TASK DESCRIPTION: Word for word, reproduce every line of the data below.

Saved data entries
#####

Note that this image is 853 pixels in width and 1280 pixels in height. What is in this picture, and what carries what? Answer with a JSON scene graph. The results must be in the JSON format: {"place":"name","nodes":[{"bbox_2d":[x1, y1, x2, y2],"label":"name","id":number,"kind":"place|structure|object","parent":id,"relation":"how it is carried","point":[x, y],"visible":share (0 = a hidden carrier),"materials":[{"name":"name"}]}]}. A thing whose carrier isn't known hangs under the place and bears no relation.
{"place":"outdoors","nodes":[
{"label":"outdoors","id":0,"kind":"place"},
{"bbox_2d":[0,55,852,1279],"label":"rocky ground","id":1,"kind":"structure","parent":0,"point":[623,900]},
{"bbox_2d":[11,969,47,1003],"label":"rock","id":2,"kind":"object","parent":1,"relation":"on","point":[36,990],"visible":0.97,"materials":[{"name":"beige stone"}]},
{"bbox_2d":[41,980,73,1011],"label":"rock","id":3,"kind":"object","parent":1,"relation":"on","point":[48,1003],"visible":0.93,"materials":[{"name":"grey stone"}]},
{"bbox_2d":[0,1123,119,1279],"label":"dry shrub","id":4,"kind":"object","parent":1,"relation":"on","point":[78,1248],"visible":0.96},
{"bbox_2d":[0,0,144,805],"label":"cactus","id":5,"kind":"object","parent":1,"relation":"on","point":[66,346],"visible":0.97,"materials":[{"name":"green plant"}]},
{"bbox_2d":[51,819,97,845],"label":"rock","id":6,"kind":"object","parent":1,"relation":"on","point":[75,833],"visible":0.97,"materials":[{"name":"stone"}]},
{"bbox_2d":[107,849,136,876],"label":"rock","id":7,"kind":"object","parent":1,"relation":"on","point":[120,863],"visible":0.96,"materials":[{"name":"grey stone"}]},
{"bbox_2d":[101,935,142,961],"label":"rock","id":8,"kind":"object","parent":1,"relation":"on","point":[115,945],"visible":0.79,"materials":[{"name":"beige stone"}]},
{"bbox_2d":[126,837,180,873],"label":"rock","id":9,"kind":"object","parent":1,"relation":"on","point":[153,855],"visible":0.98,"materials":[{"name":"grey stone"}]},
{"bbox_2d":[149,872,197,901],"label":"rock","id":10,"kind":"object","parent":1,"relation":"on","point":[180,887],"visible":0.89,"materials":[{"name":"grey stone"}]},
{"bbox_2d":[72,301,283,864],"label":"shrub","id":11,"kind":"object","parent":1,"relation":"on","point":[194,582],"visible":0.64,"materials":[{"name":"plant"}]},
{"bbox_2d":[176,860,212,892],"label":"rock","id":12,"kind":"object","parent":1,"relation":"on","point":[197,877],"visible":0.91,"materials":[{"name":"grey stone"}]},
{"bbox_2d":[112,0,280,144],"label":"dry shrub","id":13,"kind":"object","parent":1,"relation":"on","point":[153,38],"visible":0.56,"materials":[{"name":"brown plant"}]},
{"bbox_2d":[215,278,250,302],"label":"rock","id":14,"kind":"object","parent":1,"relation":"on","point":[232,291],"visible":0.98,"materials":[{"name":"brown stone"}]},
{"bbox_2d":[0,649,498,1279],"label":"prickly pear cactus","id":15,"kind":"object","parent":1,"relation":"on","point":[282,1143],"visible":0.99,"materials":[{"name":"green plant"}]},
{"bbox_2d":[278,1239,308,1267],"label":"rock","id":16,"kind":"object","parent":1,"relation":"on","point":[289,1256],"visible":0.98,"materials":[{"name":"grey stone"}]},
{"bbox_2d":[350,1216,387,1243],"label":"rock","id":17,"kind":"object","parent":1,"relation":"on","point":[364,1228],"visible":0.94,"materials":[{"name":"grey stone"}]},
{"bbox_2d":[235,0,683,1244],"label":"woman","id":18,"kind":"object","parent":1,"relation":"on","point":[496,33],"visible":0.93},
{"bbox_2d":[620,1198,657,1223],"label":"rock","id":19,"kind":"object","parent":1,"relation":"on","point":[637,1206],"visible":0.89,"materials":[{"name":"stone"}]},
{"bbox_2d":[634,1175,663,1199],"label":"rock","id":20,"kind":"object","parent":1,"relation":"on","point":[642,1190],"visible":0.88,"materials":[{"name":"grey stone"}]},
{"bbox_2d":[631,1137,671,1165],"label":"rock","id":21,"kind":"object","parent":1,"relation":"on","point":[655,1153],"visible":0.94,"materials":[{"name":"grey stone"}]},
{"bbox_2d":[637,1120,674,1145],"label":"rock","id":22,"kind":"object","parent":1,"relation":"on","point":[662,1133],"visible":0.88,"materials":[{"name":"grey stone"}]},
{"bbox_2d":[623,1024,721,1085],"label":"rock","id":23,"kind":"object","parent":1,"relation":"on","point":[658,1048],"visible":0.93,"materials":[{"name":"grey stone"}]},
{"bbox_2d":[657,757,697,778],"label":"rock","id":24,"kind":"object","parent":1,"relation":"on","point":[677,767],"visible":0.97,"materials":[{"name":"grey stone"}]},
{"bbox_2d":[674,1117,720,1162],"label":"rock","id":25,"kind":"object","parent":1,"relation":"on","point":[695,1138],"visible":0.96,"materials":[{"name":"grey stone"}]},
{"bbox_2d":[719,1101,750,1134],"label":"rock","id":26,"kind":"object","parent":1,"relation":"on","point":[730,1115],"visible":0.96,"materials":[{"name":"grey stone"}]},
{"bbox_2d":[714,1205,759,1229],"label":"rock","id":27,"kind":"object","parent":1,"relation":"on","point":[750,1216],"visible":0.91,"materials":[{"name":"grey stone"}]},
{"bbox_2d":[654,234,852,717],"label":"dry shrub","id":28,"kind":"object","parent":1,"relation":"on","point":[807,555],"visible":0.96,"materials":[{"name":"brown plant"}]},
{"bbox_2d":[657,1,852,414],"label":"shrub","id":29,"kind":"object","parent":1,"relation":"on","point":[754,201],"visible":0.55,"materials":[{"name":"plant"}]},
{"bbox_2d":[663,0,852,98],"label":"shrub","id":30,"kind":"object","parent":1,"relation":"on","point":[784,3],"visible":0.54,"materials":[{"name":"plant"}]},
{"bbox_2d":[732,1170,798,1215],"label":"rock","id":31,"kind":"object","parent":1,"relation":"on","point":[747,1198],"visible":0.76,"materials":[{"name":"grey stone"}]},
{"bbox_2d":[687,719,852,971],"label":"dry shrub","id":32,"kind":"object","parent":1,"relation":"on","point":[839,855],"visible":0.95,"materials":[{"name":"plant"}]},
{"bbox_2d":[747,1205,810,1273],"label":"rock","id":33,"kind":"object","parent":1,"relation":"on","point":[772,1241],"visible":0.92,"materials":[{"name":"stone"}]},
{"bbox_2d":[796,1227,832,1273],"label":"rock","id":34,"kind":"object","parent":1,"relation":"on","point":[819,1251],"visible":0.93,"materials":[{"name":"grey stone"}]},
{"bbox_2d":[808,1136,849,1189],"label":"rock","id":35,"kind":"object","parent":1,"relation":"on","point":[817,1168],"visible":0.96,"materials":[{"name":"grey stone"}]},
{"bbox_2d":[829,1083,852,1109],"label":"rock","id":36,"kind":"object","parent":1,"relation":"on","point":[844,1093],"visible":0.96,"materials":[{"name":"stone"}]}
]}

#####

YOUR SOLUTION:
Note that this image is 853 pixels in width and 1280 pixels in height. What is in this picture, and what carries what? Answer with a JSON scene graph. The results must be in the JSON format: {"place":"name","nodes":[{"bbox_2d":[x1, y1, x2, y2],"label":"name","id":number,"kind":"place|structure|object","parent":id,"relation":"how it is carried","point":[x, y],"visible":share (0 = a hidden carrier),"materials":[{"name":"name"}]}]}. A thing whose carrier isn't known hangs under the place and bears no relation.
{"place":"outdoors","nodes":[
{"label":"outdoors","id":0,"kind":"place"},
{"bbox_2d":[0,55,852,1279],"label":"rocky ground","id":1,"kind":"structure","parent":0,"point":[623,900]},
{"bbox_2d":[11,969,47,1003],"label":"rock","id":2,"kind":"object","parent":1,"relation":"on","point":[36,990],"visible":0.97,"materials":[{"name":"beige stone"}]},
{"bbox_2d":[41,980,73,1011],"label":"rock","id":3,"kind":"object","parent":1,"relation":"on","point":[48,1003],"visible":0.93,"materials":[{"name":"grey stone"}]},
{"bbox_2d":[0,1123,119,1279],"label":"dry shrub","id":4,"kind":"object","parent":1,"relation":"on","point":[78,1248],"visible":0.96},
{"bbox_2d":[0,0,144,805],"label":"cactus","id":5,"kind":"object","parent":1,"relation":"on","point":[66,346],"visible":0.97,"materials":[{"name":"green plant"}]},
{"bbox_2d":[51,819,97,845],"label":"rock","id":6,"kind":"object","parent":1,"relation":"on","point":[75,833],"visible":0.97,"materials":[{"name":"stone"}]},
{"bbox_2d":[107,849,136,876],"label":"rock","id":7,"kind":"object","parent":1,"relation":"on","point":[120,863],"visible":0.96,"materials":[{"name":"grey stone"}]},
{"bbox_2d":[101,935,142,961],"label":"rock","id":8,"kind":"object","parent":1,"relation":"on","point":[115,945],"visible":0.79,"materials":[{"name":"beige stone"}]},
{"bbox_2d":[126,837,180,873],"label":"rock","id":9,"kind":"object","parent":1,"relation":"on","point":[153,855],"visible":0.98,"materials":[{"name":"grey stone"}]},
{"bbox_2d":[149,872,197,901],"label":"rock","id":10,"kind":"object","parent":1,"relation":"on","point":[180,887],"visible":0.89,"materials":[{"name":"grey stone"}]},
{"bbox_2d":[72,301,283,864],"label":"shrub","id":11,"kind":"object","parent":1,"relation":"on","point":[194,582],"visible":0.64,"materials":[{"name":"plant"}]},
{"bbox_2d":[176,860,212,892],"label":"rock","id":12,"kind":"object","parent":1,"relation":"on","point":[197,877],"visible":0.91,"materials":[{"name":"grey stone"}]},
{"bbox_2d":[112,0,280,144],"label":"dry shrub","id":13,"kind":"object","parent":1,"relation":"on","point":[153,38],"visible":0.56,"materials":[{"name":"brown plant"}]},
{"bbox_2d":[215,278,250,302],"label":"rock","id":14,"kind":"object","parent":1,"relation":"on","point":[232,291],"visible":0.98,"materials":[{"name":"brown stone"}]},
{"bbox_2d":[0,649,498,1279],"label":"prickly pear cactus","id":15,"kind":"object","parent":1,"relation":"on","point":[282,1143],"visible":0.99,"materials":[{"name":"green plant"}]},
{"bbox_2d":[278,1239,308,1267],"label":"rock","id":16,"kind":"object","parent":1,"relation":"on","point":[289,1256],"visible":0.98,"materials":[{"name":"grey stone"}]},
{"bbox_2d":[350,1216,387,1243],"label":"rock","id":17,"kind":"object","parent":1,"relation":"on","point":[364,1228],"visible":0.94,"materials":[{"name":"grey stone"}]},
{"bbox_2d":[235,0,683,1244],"label":"woman","id":18,"kind":"object","parent":1,"relation":"on","point":[496,33],"visible":0.93},
{"bbox_2d":[620,1198,657,1223],"label":"rock","id":19,"kind":"object","parent":1,"relation":"on","point":[637,1206],"visible":0.89,"materials":[{"name":"stone"}]},
{"bbox_2d":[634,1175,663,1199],"label":"rock","id":20,"kind":"object","parent":1,"relation":"on","point":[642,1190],"visible":0.88,"materials":[{"name":"grey stone"}]},
{"bbox_2d":[631,1137,671,1165],"label":"rock","id":21,"kind":"object","parent":1,"relation":"on","point":[655,1153],"visible":0.94,"materials":[{"name":"grey stone"}]},
{"bbox_2d":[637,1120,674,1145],"label":"rock","id":22,"kind":"object","parent":1,"relation":"on","point":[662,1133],"visible":0.88,"materials":[{"name":"grey stone"}]},
{"bbox_2d":[623,1024,721,1085],"label":"rock","id":23,"kind":"object","parent":1,"relation":"on","point":[658,1048],"visible":0.93,"materials":[{"name":"grey stone"}]},
{"bbox_2d":[657,757,697,778],"label":"rock","id":24,"kind":"object","parent":1,"relation":"on","point":[677,767],"visible":0.97,"materials":[{"name":"grey stone"}]},
{"bbox_2d":[674,1117,720,1162],"label":"rock","id":25,"kind":"object","parent":1,"relation":"on","point":[695,1138],"visible":0.96,"materials":[{"name":"grey stone"}]},
{"bbox_2d":[719,1101,750,1134],"label":"rock","id":26,"kind":"object","parent":1,"relation":"on","point":[730,1115],"visible":0.96,"materials":[{"name":"grey stone"}]},
{"bbox_2d":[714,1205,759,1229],"label":"rock","id":27,"kind":"object","parent":1,"relation":"on","point":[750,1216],"visible":0.91,"materials":[{"name":"grey stone"}]},
{"bbox_2d":[654,234,852,717],"label":"dry shrub","id":28,"kind":"object","parent":1,"relation":"on","point":[807,555],"visible":0.96,"materials":[{"name":"brown plant"}]},
{"bbox_2d":[657,1,852,414],"label":"shrub","id":29,"kind":"object","parent":1,"relation":"on","point":[754,201],"visible":0.55,"materials":[{"name":"plant"}]},
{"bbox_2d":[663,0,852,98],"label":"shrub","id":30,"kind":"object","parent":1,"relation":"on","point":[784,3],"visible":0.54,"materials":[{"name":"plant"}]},
{"bbox_2d":[732,1170,798,1215],"label":"rock","id":31,"kind":"object","parent":1,"relation":"on","point":[747,1198],"visible":0.76,"materials":[{"name":"grey stone"}]},
{"bbox_2d":[687,719,852,971],"label":"dry shrub","id":32,"kind":"object","parent":1,"relation":"on","point":[839,855],"visible":0.95,"materials":[{"name":"plant"}]},
{"bbox_2d":[747,1205,810,1273],"label":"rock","id":33,"kind":"object","parent":1,"relation":"on","point":[772,1241],"visible":0.92,"materials":[{"name":"stone"}]},
{"bbox_2d":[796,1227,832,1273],"label":"rock","id":34,"kind":"object","parent":1,"relation":"on","point":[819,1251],"visible":0.93,"materials":[{"name":"grey stone"}]},
{"bbox_2d":[808,1136,849,1189],"label":"rock","id":35,"kind":"object","parent":1,"relation":"on","point":[817,1168],"visible":0.96,"materials":[{"name":"grey stone"}]},
{"bbox_2d":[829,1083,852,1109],"label":"rock","id":36,"kind":"object","parent":1,"relation":"on","point":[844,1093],"visible":0.96,"materials":[{"name":"stone"}]}
]}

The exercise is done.